The game comes in a travel case that even has a lanyard ready for easy transport. The hard plastic case is about the size of a pack of cigarettes, so it will pack easy.
Palm Island is a good travel game because it is primarily a solo game, but can also be played by two. I can imagine how handy a solo game would have been in a near eight-hour flight delay at the Regina airport earlier this year.
The really neat aspect of Palm Island is that it doesn’t even require a table. It can basically be played holding the cards – yes it is a card game – in one hand.
So what exactly is Palm Island all about?

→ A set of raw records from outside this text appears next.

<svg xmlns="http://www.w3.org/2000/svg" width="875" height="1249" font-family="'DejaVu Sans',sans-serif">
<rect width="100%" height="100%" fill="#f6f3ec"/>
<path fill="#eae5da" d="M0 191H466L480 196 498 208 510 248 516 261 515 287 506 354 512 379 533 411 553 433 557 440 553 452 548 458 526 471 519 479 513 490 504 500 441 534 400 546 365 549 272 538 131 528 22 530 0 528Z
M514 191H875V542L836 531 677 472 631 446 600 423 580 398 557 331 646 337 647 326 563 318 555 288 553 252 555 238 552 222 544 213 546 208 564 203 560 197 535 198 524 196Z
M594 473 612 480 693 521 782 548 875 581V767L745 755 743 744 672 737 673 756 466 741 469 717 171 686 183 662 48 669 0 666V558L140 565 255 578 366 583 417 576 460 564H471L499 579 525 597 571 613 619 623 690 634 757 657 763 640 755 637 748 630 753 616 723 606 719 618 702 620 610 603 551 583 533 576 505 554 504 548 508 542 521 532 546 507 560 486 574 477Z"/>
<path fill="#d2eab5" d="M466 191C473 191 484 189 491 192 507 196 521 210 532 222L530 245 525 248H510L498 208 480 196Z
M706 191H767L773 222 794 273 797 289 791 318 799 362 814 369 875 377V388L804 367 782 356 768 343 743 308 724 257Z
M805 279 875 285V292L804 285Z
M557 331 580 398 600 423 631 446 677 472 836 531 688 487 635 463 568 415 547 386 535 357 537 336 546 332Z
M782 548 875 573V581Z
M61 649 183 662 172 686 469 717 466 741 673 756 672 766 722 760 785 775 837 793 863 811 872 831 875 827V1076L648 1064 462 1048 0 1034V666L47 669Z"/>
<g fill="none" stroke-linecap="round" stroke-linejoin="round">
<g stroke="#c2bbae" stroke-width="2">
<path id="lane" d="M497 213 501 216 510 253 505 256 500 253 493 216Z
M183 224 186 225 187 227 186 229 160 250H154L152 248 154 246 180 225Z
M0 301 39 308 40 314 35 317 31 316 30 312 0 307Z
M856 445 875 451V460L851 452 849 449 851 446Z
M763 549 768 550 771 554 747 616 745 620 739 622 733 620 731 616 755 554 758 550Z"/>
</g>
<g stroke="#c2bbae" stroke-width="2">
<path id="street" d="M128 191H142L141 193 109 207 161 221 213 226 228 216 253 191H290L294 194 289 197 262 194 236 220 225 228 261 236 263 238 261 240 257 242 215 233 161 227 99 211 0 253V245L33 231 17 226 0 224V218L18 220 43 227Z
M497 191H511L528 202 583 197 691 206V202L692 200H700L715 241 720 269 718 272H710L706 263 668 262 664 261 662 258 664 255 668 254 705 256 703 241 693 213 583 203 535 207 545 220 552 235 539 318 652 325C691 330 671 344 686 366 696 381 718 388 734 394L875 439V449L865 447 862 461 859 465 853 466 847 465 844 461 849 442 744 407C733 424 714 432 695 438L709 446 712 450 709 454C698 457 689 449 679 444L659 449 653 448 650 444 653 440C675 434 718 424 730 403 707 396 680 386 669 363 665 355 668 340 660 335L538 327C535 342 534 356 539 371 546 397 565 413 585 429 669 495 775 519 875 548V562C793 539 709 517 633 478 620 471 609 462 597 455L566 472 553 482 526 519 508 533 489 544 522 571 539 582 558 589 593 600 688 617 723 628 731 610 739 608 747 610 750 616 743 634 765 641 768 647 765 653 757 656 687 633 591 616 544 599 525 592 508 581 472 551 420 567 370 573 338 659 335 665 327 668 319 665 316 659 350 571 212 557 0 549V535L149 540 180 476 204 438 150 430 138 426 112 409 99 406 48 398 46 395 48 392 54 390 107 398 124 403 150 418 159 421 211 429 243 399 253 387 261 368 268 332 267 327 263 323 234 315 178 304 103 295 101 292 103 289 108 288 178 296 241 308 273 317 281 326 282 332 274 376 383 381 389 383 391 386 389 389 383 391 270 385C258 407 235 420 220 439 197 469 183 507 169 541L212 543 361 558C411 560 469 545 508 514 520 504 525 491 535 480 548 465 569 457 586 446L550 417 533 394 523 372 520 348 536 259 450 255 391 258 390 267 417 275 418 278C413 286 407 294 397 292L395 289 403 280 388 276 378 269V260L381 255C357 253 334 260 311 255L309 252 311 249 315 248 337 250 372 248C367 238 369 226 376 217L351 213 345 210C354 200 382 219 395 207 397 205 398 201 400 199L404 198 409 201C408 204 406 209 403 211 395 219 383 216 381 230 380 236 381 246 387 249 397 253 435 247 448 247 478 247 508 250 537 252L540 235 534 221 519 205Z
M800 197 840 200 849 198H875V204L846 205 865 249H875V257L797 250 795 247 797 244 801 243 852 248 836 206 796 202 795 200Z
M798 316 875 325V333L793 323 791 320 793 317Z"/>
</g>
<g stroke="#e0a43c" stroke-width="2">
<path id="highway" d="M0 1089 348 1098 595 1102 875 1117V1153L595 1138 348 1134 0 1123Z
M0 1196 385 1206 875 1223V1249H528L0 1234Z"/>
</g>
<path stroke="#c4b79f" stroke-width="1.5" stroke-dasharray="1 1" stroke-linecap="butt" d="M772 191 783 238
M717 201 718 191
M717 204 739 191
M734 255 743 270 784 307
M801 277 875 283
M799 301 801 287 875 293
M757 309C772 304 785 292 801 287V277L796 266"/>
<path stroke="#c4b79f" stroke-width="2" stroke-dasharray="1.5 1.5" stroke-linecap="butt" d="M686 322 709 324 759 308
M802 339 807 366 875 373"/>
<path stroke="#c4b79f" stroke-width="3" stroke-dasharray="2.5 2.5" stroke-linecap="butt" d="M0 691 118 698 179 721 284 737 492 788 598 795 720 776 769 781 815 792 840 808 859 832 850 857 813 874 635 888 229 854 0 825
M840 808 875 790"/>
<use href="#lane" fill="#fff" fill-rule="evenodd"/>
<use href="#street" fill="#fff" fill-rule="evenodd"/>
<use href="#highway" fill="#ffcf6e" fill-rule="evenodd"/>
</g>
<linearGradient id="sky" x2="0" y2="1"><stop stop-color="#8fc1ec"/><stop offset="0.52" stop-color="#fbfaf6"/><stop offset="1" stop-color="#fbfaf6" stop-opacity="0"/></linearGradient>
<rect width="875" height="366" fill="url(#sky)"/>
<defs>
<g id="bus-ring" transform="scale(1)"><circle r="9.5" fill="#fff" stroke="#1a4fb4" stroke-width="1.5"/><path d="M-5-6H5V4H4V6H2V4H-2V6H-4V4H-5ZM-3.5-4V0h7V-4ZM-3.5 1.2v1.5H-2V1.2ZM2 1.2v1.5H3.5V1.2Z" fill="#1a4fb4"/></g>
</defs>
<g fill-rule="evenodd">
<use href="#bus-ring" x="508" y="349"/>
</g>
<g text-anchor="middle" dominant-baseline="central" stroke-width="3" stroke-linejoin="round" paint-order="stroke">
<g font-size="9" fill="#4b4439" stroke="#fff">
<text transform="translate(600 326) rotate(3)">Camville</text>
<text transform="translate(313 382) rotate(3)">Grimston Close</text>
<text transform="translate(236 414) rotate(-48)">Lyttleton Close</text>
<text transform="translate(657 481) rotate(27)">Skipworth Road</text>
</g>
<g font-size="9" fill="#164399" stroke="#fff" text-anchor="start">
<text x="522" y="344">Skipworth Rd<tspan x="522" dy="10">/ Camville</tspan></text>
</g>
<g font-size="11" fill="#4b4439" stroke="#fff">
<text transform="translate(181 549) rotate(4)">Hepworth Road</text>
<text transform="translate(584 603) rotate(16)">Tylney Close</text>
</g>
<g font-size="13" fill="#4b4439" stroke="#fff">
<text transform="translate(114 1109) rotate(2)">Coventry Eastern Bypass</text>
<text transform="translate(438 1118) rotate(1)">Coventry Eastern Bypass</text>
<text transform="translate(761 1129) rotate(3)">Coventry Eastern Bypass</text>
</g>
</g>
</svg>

“Take control of a budding village that has just begun to take root on this new island. With your help, it will rise to greater strength and grow into a thriving island village. Will you invest in resources to increase population, establish markets to trade goods, or expand your village and build temples to gain victory points? It is all up to you as you shape your own island,” details the compact ruleset.
“Using a deck of just 17 cards, you will upgrade and transform each of your cards to gain more resources, abilities, and victory points. The game ends after eight rounds of play. Complete your objective or get high score to win.”
Each turn, you must do one of two things; either take an action on one of the top two cards of your deck, or discard the top card of your deck.
When taking an action, choose one of the three actions that may be present on the active area of the card. The three actions are store, rotate, or flip.
That is the core of the game, manipulating the card position of the small deck in your hand to facilitate other actions.
To use a card’s action, you must pay the cost. This is done using stored resources by rotating the stored resource(s) counter clockwise, making sure to retain their position in the deck.
At the end of each round, you retain any stored resources. At the end of eight rounds, the game ends and you must calculate your score.
“Once you have completed all eight rounds of play, add up all victory points which are marked with a star on the active area of each card in your deck. If you are playing solo or cooperative, compare your score with the chart to see how your village shapes up.
“When playing competitive against one or more opponents, the person with the highest score is the winner. In case of a tie, each player must add up their upgrades and the player with the most upgrades wins. If there is still a tie, the player with the most stored resources wins.”
Since this game is rather unique in its play, there are several online videos to help get the hang of things.